Concurring Judge Sullivan takes the rather odd position that “judicial ethics rules,” and in particular “Canon 3E,” are “irrelevant for this court’s consideration in disqualifying a supreme court justice.” Thus, Judge Sullivan maintains that “ethics rules are important [only] in each judge’s own consideration of whether he or she should disqualify themselves [sic].” Fortunately, “Let your conscience be your guide” is not the standard for judicial qualifications. The Judicial Code of Conduct, enacted by this court, is mandatory, and Canon 3E mandates that a “judge shall disqualify himself” under conditions set forth in the Code. (Emphasis added.) Judge Sullivan’s position does, however, cast an interesting light on these proceedings because it reveals an attitude on the part of at least one member of the three-judge majority that rules of ethics are “irrelevant” when it comes to deciding matters of this kind. One must wonder if the other two members of the majority agree with Judge Sullivan.

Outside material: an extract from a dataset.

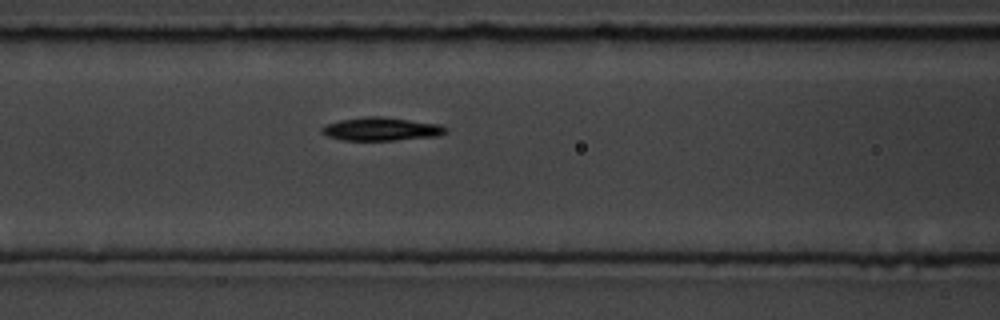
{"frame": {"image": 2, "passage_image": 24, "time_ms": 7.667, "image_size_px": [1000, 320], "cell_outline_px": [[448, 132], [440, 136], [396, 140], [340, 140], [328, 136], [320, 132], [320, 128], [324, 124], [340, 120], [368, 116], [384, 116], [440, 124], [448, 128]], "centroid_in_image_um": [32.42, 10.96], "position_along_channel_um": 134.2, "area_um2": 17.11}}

In the document filed in this case by Justice Rose on January 29, 1997, mentioned above, Justice Rose accuses respondents’ counsel, Laura FitzSimmons, of being part of an ongoing conspiracy against him, a conspiracy which he calls the “GuNDERSON/Whitehead/ Springer/Steffen coalition.” The Rose document is comprised of a long bill of complaints against Ms. FitzSimmons and against the mentioned conspiratorial coalition, including charges that Ms. FitzSimmons was part of a plan to make public sealed criminal charges that had been filed by a Metropolitan police officer against Justice Rose, and that, had it not been for Ms. FitzSimmons and her co-conspirators, these charges would have been kept from the public eye and remained “sealed” by order of District Judge Nancy Becker in Las Vegas. Ms. FitzSimmons vehemently denies that she is part of any such conspiracy; but it is obvious from Justice Rose’s January 29 document that he earnestly believes that Ms. FitzSimmons is conspiring to destroy him. In my judgment, these beliefs and the other charges which Justice Rose makes against Ms. FitzSimmons in his January 29 document create a strong appearance of extreme bias on the part of Justice Rose and lead to the almost inescapable inference that it is impossible for Justice Rose to sit in impartial judgment in this case while Ms. FitzSimmons is acting as counsel.

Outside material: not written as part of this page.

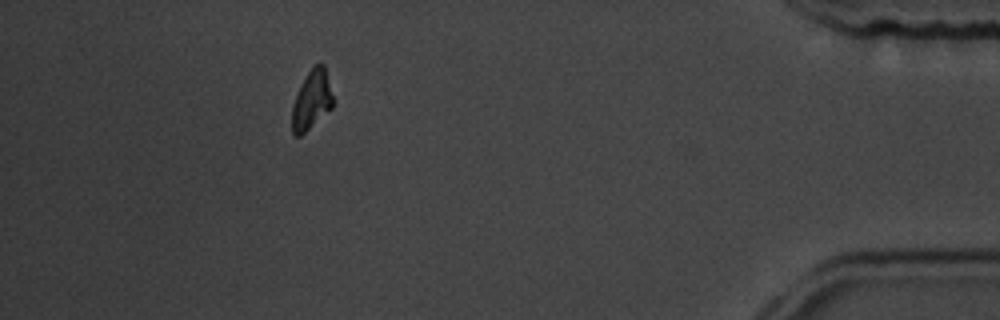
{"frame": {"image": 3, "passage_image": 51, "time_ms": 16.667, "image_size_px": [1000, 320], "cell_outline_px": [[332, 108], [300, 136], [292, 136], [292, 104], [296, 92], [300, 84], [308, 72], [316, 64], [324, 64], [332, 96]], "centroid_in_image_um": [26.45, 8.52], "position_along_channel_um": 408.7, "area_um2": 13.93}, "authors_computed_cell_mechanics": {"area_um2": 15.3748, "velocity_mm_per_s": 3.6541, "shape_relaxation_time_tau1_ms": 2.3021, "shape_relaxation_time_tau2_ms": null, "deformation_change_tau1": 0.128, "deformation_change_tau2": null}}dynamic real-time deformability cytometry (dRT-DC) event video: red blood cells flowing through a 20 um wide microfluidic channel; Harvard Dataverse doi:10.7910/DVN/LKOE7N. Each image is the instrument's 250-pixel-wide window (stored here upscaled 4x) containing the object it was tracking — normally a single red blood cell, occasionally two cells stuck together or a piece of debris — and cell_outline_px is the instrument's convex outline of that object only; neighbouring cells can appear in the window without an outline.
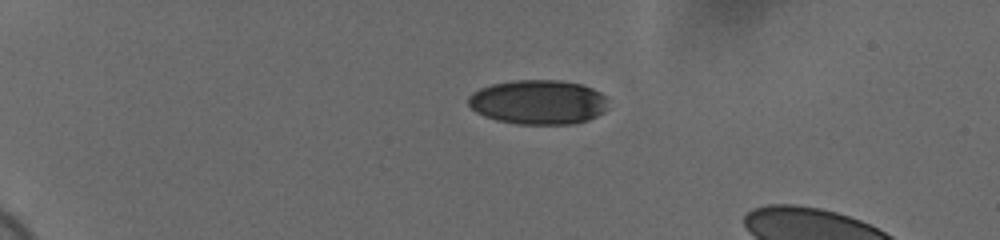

I note in passing that Justice Rose justifies his inflammatory public remarks about Hecht’s attorney, Laura FitzSimmons, by saying that they were only “made in response to statements or actions of Laura FitzSimmons” and that his feelings and statements against this attorney were, therefore, “not evidence of any disqualifying bias.” With regard to the argument that retaliatory remarks do not count and that Justice Rose was provoked into doing what he has done, I submit that whatever might have prompted Justice Rose to behave in the way that he has, his conduct should be “admitted” as “evidence of . . . disqualifying bias” on his part.